The Voices of Reason (Drowned Out)
Now, let's talk about the few sane voices in the room. Norges Bank Investment Management, managing Norway’s sovereign wealth fund, voted against it. Smart move. They're "concerned about the award, dilution and lack of mitigation of key person risk." Translation: This is a ridiculously huge payout that screws everyone else over and makes the company completely dependent on one guy's whims.
CalPERS (California Public Employees’ Retirement System) also voted against it, calling the deal larger than executive payment plans at other firms "by many orders of magnitude." You think? A trillion dollars could solve a lot of actual problems, like, I don't know, maybe funding public education or something. But nah, let's give it to the richest guy in the world so he can build more rockets and tweet more nonsense.

Musk, of course, called Glass Lewis and ISS "corporate terrorists" for daring to question his divine right to wealth. Real classy, Elon.
Here's the thing that really grinds my gears: He told analysts he wouldn’t “feel comfortable building [Tesla’s] robot army if I don’t have at least a strong influence.” So, it's blackmail, plain and simple. “Give me what I want, or no robot butlers for anyone!”
And the shareholders bought it. Hook, line, and sinker. According to Elon Musk expected to prevail in Tesla shareholder vote over CEO’s $1 trillion pay plan, the vote was expected to go in Musk's favor.
I'm starting to think the whole "self-driving" thing is just a smokescreen. If Tesla can't even build a reliable door handle, what makes anyone think they can create a fully autonomous vehicle? Oh, right, Elon said they could. My bad.
Wait, are we actually supposed to believe that people are still buying Teslas in droves? I thought everyone was wising up to the fact that they're overpriced, overhyped, and driven by a guy who seems increasingly unhinged.
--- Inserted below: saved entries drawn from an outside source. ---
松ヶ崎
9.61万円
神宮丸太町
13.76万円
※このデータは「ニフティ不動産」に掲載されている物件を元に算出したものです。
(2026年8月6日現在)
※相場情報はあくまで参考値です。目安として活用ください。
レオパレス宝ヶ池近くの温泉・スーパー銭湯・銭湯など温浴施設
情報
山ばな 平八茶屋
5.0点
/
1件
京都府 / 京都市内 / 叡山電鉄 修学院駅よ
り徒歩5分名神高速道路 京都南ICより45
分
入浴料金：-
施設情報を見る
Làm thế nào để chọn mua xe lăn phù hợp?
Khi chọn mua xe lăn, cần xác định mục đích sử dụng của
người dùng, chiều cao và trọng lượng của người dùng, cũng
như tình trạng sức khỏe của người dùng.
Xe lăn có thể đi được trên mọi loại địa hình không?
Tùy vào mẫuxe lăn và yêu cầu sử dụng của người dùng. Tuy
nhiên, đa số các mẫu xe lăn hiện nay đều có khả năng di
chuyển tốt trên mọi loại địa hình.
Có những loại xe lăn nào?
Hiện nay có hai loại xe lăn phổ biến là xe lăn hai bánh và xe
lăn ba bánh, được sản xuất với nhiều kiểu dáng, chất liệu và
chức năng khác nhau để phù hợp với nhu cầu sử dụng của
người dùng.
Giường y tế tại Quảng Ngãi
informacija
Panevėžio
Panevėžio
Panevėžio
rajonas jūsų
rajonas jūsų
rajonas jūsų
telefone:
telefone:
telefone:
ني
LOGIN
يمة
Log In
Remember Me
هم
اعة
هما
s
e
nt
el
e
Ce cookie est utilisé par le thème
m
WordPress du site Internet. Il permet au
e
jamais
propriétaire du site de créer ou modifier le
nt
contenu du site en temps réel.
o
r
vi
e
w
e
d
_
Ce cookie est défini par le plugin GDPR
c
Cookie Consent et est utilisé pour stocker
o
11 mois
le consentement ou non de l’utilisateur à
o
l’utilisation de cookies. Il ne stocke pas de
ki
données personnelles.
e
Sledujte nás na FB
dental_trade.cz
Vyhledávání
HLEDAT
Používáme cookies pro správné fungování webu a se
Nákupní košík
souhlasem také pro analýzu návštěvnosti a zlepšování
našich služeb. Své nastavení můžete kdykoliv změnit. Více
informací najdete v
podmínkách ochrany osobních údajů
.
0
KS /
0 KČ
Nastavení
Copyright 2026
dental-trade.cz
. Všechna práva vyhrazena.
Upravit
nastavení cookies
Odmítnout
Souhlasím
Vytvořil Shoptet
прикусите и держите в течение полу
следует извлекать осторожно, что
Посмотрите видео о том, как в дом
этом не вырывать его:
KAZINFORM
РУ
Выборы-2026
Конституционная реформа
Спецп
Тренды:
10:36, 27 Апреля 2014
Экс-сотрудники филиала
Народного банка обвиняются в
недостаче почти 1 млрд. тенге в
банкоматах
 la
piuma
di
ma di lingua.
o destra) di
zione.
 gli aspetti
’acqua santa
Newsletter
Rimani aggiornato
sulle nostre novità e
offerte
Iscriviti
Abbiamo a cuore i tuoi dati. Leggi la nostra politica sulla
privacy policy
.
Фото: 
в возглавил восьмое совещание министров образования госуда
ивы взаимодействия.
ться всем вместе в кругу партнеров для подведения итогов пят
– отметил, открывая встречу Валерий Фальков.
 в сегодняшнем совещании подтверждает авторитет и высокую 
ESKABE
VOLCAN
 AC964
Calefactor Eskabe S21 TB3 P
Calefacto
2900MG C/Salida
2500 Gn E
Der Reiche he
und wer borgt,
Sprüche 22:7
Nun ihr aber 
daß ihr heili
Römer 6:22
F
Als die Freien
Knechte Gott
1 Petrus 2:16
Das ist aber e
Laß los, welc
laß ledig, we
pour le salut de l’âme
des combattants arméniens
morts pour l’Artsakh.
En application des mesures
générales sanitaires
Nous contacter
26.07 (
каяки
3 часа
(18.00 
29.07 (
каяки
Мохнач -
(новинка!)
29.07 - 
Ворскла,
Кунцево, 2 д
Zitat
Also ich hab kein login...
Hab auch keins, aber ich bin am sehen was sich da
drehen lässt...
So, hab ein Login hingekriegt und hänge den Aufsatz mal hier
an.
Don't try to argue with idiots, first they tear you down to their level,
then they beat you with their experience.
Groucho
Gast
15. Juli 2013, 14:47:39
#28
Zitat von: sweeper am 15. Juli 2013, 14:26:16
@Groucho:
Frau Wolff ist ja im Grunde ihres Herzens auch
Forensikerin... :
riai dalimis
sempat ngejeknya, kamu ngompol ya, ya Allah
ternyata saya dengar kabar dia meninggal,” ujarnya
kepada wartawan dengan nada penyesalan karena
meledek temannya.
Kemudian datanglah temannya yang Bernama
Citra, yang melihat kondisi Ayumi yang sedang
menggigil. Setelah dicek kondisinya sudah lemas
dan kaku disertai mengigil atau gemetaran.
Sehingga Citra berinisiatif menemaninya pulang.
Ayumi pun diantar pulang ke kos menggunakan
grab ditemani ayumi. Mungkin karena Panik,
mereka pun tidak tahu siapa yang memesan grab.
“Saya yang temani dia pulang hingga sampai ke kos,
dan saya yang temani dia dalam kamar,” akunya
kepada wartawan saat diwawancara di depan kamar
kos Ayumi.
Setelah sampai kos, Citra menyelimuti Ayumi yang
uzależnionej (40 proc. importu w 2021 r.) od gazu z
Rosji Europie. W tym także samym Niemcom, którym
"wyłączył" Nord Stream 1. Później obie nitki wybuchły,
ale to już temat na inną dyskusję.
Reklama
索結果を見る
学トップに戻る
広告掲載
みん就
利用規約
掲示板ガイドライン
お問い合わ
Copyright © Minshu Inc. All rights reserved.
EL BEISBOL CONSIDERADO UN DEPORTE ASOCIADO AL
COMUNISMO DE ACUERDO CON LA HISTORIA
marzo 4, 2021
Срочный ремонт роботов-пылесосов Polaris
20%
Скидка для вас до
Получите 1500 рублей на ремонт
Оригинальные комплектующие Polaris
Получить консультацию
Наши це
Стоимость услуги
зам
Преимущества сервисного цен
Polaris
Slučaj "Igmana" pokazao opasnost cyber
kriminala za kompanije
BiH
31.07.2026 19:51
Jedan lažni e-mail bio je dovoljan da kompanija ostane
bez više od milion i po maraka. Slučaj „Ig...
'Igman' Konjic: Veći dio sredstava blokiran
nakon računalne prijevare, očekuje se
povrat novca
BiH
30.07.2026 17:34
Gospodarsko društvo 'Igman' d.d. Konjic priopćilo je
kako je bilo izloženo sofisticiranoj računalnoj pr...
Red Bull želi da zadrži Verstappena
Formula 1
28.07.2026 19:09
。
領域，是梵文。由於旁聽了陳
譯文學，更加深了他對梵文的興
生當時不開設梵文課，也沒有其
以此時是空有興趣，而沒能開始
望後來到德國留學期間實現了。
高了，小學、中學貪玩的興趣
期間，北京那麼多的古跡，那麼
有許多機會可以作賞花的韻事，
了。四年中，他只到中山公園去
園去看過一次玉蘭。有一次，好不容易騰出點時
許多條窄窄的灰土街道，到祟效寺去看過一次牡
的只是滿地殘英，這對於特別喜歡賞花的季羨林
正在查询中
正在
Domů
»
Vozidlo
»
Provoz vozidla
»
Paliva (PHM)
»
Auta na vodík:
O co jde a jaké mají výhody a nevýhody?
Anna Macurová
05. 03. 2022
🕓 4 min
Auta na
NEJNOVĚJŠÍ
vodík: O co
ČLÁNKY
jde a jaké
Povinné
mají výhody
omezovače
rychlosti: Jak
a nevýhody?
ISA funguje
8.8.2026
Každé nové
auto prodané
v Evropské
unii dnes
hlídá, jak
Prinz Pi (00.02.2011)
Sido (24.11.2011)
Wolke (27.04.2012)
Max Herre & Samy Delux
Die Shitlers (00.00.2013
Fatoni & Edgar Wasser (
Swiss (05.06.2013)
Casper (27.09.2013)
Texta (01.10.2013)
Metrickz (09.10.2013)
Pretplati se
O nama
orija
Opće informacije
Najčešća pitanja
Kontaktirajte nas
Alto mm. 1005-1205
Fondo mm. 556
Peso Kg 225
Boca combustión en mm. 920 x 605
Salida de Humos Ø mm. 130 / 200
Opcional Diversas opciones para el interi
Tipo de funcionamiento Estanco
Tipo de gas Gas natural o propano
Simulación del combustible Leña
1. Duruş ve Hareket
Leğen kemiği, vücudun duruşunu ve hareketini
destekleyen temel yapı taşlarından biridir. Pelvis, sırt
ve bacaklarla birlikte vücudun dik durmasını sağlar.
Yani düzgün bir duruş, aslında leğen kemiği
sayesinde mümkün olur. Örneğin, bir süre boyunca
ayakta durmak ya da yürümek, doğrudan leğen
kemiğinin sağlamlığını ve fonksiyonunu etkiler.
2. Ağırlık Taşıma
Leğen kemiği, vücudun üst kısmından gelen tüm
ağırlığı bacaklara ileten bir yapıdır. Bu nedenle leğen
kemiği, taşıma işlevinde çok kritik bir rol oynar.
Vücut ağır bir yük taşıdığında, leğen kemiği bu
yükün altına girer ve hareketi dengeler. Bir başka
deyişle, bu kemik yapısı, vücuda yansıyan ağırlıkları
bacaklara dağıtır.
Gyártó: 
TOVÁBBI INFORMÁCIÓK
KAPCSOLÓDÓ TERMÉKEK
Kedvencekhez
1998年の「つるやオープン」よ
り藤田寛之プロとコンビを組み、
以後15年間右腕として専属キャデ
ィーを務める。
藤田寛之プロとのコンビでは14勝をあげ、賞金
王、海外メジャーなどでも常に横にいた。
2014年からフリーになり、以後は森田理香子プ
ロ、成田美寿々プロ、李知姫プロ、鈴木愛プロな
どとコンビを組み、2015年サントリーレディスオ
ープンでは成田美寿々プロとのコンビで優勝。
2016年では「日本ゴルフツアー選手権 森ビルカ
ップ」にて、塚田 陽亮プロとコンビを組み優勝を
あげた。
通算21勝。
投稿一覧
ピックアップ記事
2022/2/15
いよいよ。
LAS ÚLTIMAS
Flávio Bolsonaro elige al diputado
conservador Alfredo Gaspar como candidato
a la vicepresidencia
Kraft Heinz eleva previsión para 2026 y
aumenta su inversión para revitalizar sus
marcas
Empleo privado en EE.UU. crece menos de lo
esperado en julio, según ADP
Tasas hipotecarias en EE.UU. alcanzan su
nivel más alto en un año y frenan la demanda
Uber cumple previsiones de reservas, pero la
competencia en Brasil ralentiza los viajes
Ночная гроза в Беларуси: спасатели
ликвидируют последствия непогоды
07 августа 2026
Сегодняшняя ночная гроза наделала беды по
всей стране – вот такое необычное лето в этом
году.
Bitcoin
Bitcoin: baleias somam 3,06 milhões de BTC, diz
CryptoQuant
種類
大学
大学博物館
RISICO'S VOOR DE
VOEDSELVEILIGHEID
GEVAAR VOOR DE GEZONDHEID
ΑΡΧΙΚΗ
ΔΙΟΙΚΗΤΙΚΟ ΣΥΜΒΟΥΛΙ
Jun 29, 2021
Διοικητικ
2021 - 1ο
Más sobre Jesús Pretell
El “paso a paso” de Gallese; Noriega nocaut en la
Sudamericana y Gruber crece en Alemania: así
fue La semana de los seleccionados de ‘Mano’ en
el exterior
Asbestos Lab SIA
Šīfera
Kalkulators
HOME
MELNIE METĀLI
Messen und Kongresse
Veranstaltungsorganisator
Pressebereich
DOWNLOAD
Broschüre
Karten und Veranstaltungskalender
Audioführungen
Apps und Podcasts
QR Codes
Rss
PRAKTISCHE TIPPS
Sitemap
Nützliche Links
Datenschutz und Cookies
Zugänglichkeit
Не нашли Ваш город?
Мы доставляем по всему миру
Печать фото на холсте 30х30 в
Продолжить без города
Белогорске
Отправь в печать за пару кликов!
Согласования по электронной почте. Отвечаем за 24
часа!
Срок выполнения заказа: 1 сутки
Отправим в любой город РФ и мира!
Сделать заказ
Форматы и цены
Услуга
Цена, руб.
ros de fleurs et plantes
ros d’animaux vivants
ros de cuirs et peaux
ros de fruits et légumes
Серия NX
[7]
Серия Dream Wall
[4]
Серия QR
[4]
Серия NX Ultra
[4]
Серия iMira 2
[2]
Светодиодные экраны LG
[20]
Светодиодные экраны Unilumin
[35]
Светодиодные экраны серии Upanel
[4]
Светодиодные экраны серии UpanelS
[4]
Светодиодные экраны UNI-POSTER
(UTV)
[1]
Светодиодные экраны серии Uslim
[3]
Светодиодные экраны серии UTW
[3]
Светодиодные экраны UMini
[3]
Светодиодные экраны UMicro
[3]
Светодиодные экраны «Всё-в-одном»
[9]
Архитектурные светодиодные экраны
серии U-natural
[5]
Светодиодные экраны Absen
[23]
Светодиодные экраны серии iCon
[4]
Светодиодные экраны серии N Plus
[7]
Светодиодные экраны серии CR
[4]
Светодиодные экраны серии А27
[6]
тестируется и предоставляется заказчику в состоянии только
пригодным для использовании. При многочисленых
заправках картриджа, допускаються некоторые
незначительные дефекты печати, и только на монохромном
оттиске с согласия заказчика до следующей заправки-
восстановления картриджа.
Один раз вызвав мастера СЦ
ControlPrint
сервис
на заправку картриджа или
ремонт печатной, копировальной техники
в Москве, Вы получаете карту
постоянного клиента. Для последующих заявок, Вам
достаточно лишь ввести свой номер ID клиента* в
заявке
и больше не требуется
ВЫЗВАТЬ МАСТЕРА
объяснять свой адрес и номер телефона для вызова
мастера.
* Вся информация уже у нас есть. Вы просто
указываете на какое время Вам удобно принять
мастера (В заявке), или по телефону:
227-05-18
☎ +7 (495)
Are We Living in a Simulation?
So, here we are. Tesla shareholders, against all reason, handed Elon Musk a blank check for a trillion dollars. The world's richest man gets even richer, while the rest of us struggle to pay rent and afford groceries. It's enough to make you think the whole damn thing is rigged. I mean, ain't that the truth?
Then again, maybe I'm just jealous. Maybe I should start a company, promise everyone the moon, and then demand a trillion-dollar payout for "innovating."
Give Me a Break...
It's official: we're living in a clown world.